It comes as no surprise that a recent study showed a high error rate in the diagnosis of dementia when using brief cognitive screening tools. Incredibly, 35.7% of the sample were incorrectly classified by at least one of the three screening procedures that were examined. The researchers looked at the well known Mini-Mental State Examination (MMSE), the Memory Impairment Screen (MIS) and animal naming (AN). Frankly, I am astonished that AN is even considered to be a screening procedure. How can a single measure of cognitive functioning be used to support a diagnosis of dementia? It’s ridiculous.

In any event, the fact of the matter is that instead of referring patients for detailed neuropsychological testing, many clinicians routinely skip that step in the investigative process when making a diagnosis of dementia, relying instead on the results of a brief cognitive assessment, such as the MMSE. This research shows just how dangerous this omission can be. One can expect over a third of patients to be misclassified when this approach is used.

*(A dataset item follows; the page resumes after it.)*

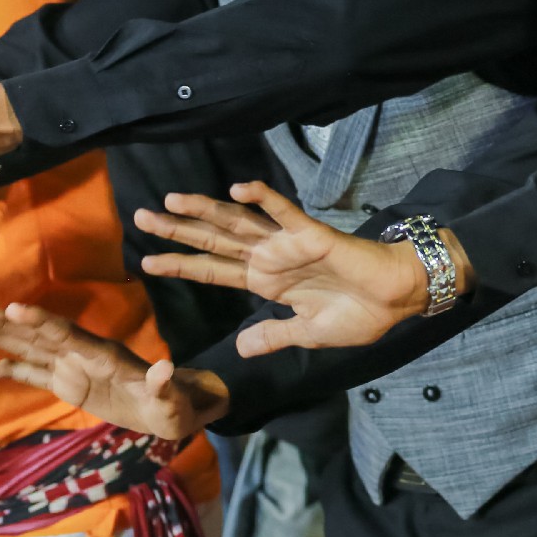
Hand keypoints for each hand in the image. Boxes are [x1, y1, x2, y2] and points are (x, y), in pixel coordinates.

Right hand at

Image of trees in the shape of a head in profile losing leaves

Of particular concern was the misdiagnosis rate in patients with subtle cognitive problems who were not actually demented. In patients with mild cognitive impairment (MCI), a false-positive diagnosis of dementia was made in 74.5% of patients when using the MMSE. False-positive diagnoses were 82.1% for the MIS and also 82,1% for AN for patients with MCI. That’s a scary error rate. Aside from the unnecessary alarm and fear triggered in the patient and family members by an incorrect diagnosis of dementia, these false-positive errors would have led to some patients being unnecessarily started on acetylcholine-esterase inhibitors.

The lesson is simple. Don’t take short-cuts when making a diagnosis of dementia. Detailed neuropsychological testing is mandatory in all cases of suspected dementia, not an optional extra.